== What is required ==
What is the number of lines below that contain the word "rule"? Respond with that number alone.

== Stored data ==
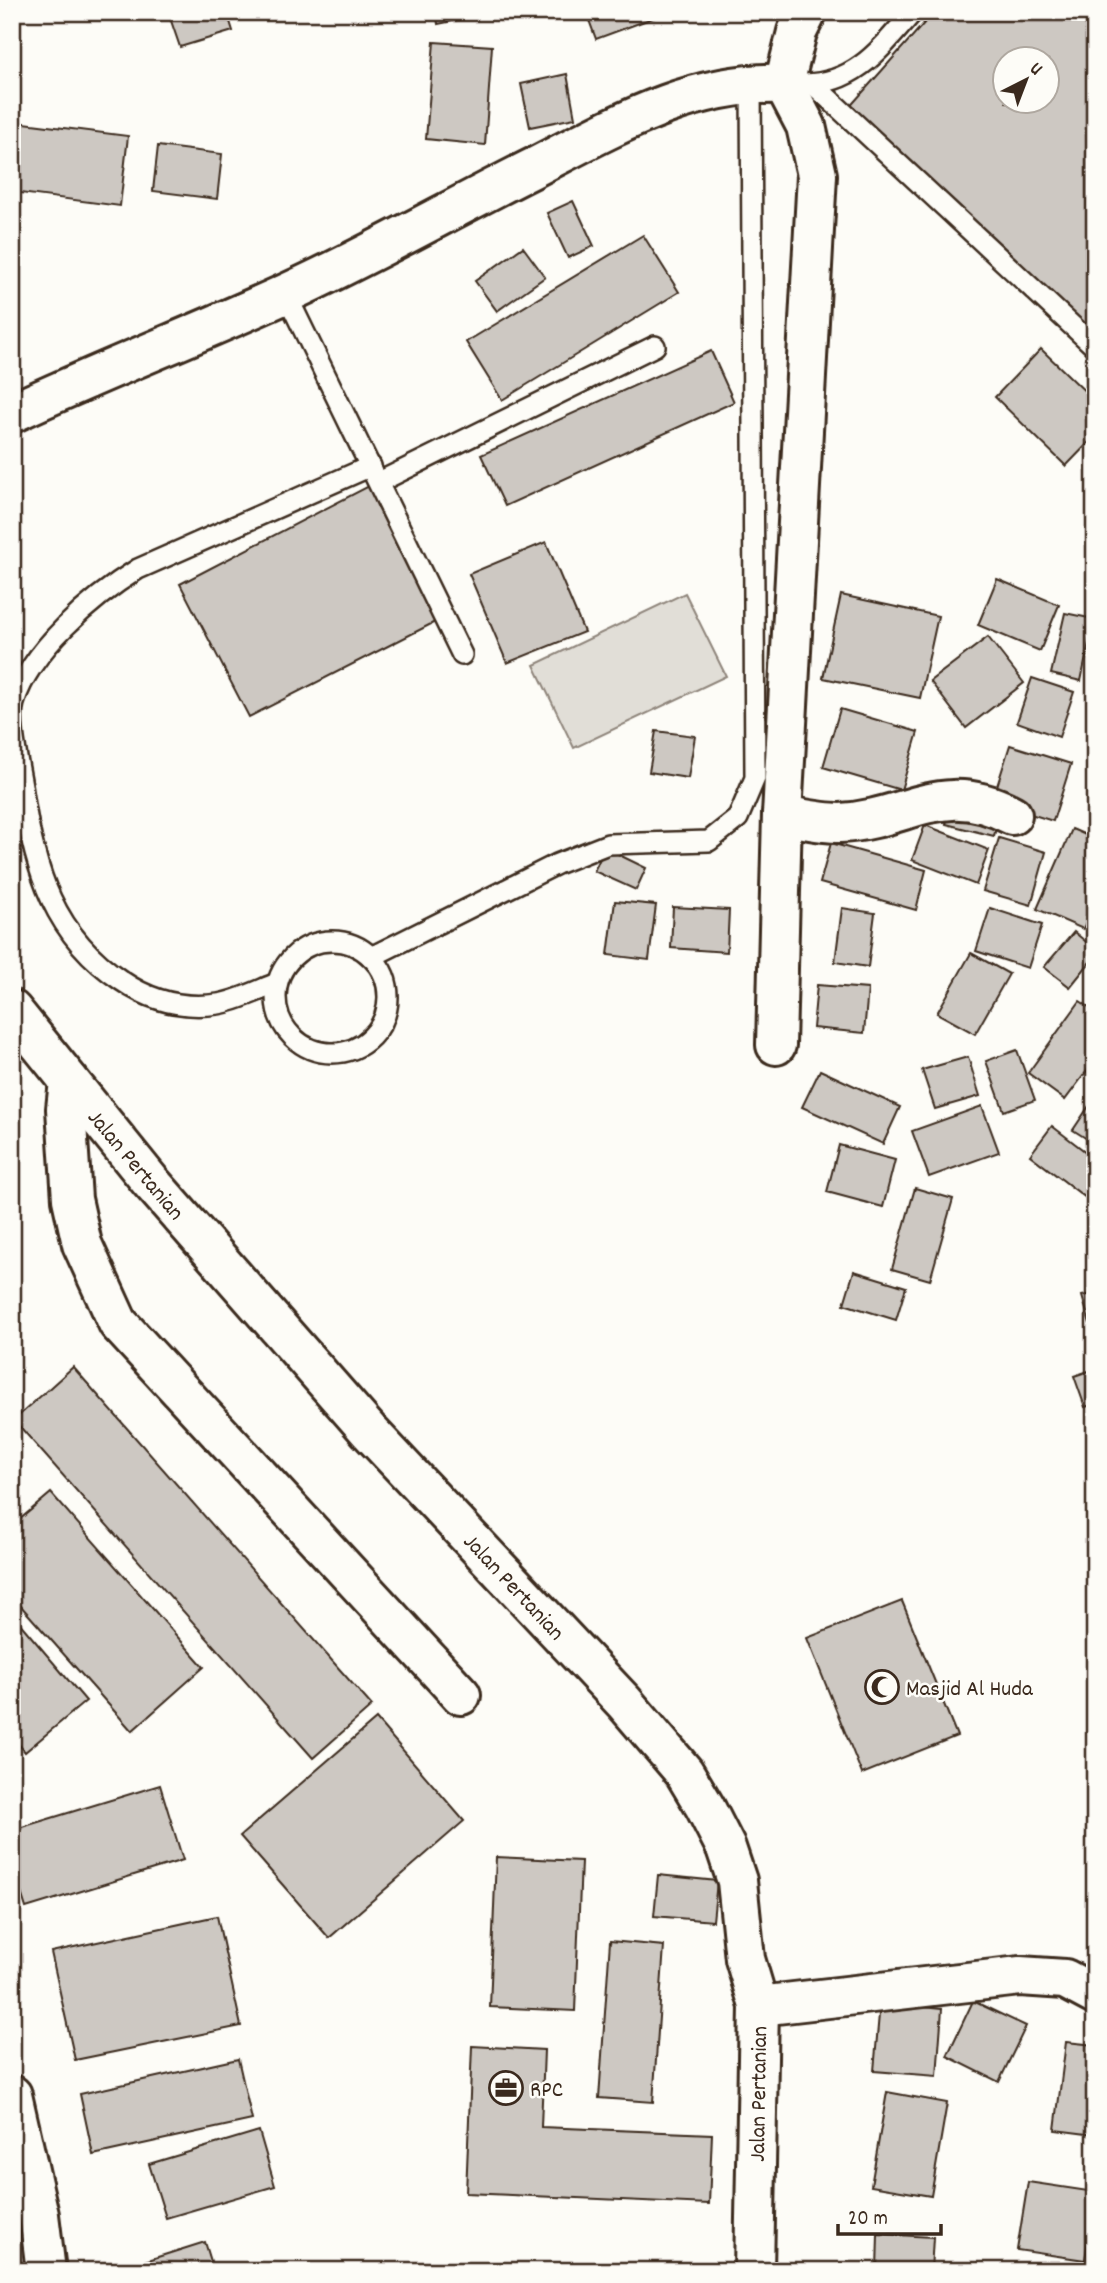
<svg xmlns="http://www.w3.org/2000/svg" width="1107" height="2283" font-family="Dekko,sans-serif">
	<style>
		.green { fill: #e1ded7; stroke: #8e847a; stroke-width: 2 }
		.building { fill: #cdc8c2; stroke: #3b2a1e; stroke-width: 2; fill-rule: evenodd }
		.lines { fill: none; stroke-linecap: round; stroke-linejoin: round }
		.lane-casing { stroke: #3b2a1e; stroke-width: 24 }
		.street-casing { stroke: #3b2a1e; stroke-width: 44 }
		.lane { stroke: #fdfcf7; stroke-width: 19 }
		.street { stroke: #fdfcf7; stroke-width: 38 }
		.labels { text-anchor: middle; stroke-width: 5; stroke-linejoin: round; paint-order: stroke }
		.street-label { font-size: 23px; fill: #3b2a1e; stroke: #fdfcf7 }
		.poi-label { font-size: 23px; fill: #3b2a1e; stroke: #fdfcf7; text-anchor: start }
	</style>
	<rect width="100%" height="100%" fill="#fdfcf7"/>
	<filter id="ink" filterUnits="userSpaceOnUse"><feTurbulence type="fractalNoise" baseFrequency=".0143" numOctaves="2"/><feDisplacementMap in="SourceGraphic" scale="14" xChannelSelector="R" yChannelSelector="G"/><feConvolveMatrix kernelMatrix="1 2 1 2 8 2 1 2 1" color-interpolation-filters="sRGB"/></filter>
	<g filter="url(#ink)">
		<polygon class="green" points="685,593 726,676 574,748 534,665"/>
		<g class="building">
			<polygon points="168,12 227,12 233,31 180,47"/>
			<polygon points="436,12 496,12 438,24"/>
			<polygon points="586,12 669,12 596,39"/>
			<path d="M934 12H1095V333L846 111ZM1006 60H1048V102H1006Z"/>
			<polygon points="434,42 492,46 485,145 426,139"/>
			<polygon points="567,74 575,118 530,127 521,84"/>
			<polygon points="16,122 128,136 120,206 12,192"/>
			<polygon points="158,146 222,154 217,199 153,191"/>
			<polygon points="573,201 594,246 568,258 547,213"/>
			<polygon points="643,235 679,292 502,400 466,342"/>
			<polygon points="523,247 545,277 497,311 475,281"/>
			<polygon points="1041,349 1095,401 1095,436 1066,466 995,397"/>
			<polygon points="711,351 734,402 505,506 481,455"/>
			<polygon points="369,486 439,620 249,717 180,584"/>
			<polygon points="546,542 584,632 507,663 469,574"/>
			<polygon points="997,579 1059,605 1040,651 978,625"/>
			<polygon points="841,595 938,616 920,698 823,678"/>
			<polygon points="1065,613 1094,619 1081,681 1051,674"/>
			<polygon points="988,637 1024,683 966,728 930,681"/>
			<polygon points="1032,678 1074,692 1059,737 1017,722"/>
			<polygon points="840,709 918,732 901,790 823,767"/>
			<polygon points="656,731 695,736 688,778 649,772"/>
			<polygon points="1010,745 1071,764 1053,821 992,802"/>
			<polygon points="951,803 999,815 994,836 946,824"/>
			<polygon points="925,825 989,850 976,885 912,860"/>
			<polygon points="1072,829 1095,839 1095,903 1083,929 1037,909"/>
			<polygon points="999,838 1046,852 1031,905 983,891"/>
			<polygon points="831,843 926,870 916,910 820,883"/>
			<polygon points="605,848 646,868 636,890 594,871"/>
			<polygon points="615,901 656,905 649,960 608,955"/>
			<polygon points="673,907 729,910 727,952 671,948"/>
			<polygon points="842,908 875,913 868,967 835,962"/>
			<polygon points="990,908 1042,925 1028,968 976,951"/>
			<polygon points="1074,932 1095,949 1095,956 1070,987 1044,967"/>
			<polygon points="971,953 1009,974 975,1034 937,1013"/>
			<polygon points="817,985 868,989 864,1033 813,1028"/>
			<polygon points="1080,1001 1095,1011 1095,1060 1065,1100 1028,1073"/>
			<polygon points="1017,1050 1035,1100 1004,1111 986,1061"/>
			<polygon points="968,1057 980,1096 935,1109 922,1070"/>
			<polygon points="820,1070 900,1107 883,1144 802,1107"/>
			<polygon points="1095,1097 1095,1144 1073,1130"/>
			<polygon points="982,1106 999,1152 929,1177 912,1131"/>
			<polygon points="1052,1126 1095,1159 1095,1195 1090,1201 1030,1155"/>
			<polygon points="839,1145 895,1160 883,1207 827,1192"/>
			<polygon points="915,1188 953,1199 930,1280 892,1269"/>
			<polygon points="854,1271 906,1287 896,1320 844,1304"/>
			<polygon points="1095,1293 1095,1341 1082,1296"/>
			<polygon points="73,1367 372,1706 313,1758 14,1420"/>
			<polygon points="1095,1369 1095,1404 1085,1407 1074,1376"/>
			<polygon points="51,1493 204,1667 132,1731 12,1596 12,1526"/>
			<polygon points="902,1601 957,1736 862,1774 807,1638"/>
			<polygon points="12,1614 86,1701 25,1752 12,1736"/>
			<polygon points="376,1719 464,1821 329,1938 240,1836"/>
			<polygon points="160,1785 183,1860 26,1908 12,1864 12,1830"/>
			<polygon points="496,1857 581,1861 575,2011 490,2007"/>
			<polygon points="658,1875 717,1881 713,1921 654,1916"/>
			<polygon points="217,1916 241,2026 75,2060 51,1952"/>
			<polygon points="610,1941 664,1946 653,2102 599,2098"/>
			<polygon points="973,2001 1026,2026 999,2082 947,2056"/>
			<polygon points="880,2003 942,2009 937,2076 874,2071"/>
			<polygon points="1066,2042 1095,2045 1095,2135 1055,2130"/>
			<polygon points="472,2046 544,2050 541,2127 712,2134 709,2204 466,2193"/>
			<polygon points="238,2059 252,2120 93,2155 80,2094"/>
			<polygon points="887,2092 947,2103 931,2196 871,2186"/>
			<polygon points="259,2131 275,2186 166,2218 149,2164"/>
			<polygon points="1028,2182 1095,2192 1085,2260 1017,2250"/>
			<polygon points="878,2234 933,2237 931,2271 877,2271"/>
			<polygon points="205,2242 214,2271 124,2271 123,2268"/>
			<polygon points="642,2267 698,2269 698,2271 642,2271"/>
		</g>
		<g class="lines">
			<g class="lane-casing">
				<g id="lane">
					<path d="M805 84C856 84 882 47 913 12"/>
					<polyline points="813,84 1095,347"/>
					<polyline points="286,294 462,655"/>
					<polyline points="379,482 655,346"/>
					<circle cx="332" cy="997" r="56"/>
					<polyline points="371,957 557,864 608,844 709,841 738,818 755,778 751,83"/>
					<path d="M277 983C259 990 237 1001 218 1004 183 1009 151 1001 122 981 54 936 34 870 23 792 20 770 8 723 14 703 30 650 93 597 138 569L371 466"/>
				</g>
			</g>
			<g class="street-casing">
				<g id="street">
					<path d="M12 413C102 371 195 335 285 294 369 256 449 210 531 169 611 128 691 80 784 84"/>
					<path d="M782 815C801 818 821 823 840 823 908 820 941 778 1012 815"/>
					<polyline points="12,1010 150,1181 369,1431 624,1702 684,1772 705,1807 726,1848 737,1881 745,1959 759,2006 754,2271"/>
					<polyline points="776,1045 782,815 817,175 806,126 784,84 797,32 807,12"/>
					<polyline points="69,1081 66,1109 72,1199 82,1244 118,1323 461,1695"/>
					<polyline points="759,2006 1020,1976 1065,1979 1095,1995"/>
					<polyline points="12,2095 39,2215 46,2271"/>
				</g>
			</g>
			<use href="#lane" class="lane"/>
			<use href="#street" class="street"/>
		</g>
	</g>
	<defs>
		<g id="mosque-ring" transform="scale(1.75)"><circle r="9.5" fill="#fdfcf7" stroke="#3b2a1e" stroke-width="1.5"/><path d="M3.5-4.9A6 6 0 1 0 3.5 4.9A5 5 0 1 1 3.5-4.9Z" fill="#3b2a1e"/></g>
		<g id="office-ring" transform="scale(1.75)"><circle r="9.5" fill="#fdfcf7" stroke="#3b2a1e" stroke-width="1.5"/><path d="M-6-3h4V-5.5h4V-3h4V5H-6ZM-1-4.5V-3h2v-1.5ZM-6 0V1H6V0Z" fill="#3b2a1e"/></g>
	</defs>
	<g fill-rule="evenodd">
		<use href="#mosque-ring" x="882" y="1687"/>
		<use href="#office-ring" x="506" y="2088"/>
	</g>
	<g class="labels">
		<g class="street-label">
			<text transform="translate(137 1164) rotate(50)" y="8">Jalan Pertanian</text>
			<text transform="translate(515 1586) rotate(47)" y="8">Jalan Pertanian</text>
			<text transform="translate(757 2094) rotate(-89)" y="8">Jalan Pertanian</text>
		</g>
		<g class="poi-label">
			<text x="906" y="1695">Masjid Al Huda</text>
			<text x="530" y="2096">RPC</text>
		</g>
	</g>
	<rect width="1107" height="2283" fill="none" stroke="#fdfcf7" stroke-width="42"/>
	<rect x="21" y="21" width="1065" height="2241" fill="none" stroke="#3b2a1e" stroke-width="2.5" filter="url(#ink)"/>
	<g transform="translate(1026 80) rotate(42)"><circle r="33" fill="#fdfcf7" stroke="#afa8a0" stroke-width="2"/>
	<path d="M0-5L12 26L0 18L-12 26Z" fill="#3b2a1e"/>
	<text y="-10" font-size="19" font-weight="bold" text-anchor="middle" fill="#3b2a1e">U</text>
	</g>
	<path d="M838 2224v10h103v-10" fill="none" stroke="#3b2a1e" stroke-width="3.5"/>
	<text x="848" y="2224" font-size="21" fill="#3b2a1e" stroke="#fdfcf7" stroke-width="5" paint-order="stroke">20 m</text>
</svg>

== Answer section ==
2